Small team, big leverage: how AI changes the right team size
Why a $5M services business with AI might not need to grow to 30 people the way the playbook used to say it should.
The old growth playbook said: $5M revenue means 25–35 staff in a services business. Hire ahead of revenue. Build the org chart you would need at $10M before you get there.
That playbook is breaking. The $5M services businesses we work with now run with 12–18 staff and look profoundly different inside than they did three years ago.
What's changed
Most of the admin layer of a services business — first-touch, scheduling, follow-up, billing chase, basic reporting — is now handled by agents. The staff that is left is more senior, better paid, and doing more interesting work.

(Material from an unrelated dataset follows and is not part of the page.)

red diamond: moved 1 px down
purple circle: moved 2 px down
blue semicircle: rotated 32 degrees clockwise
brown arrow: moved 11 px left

The trade-off: smaller team, higher per-head pay, much higher per-head leverage. EBIT margins on a $5M services business have moved from 12–18% (with old playbook) to 22–32% (with the new shape).
What this means for hiring
We tell operators: don't hire the next admin. Hire the next senior. Move the admin onto the systems. The seniors you bring in expect AI to be everywhere; if your business doesn't have it, the good ones won't take the role.
Small team, high pay, AI underneath. That is the new shape of a profitable services business.
When this doesn't apply
Trades businesses with vans on the road still need the vans and the people in them. The leverage shows up in the office, not on site. A $5M plumbing business will still have 14–18 vans regardless.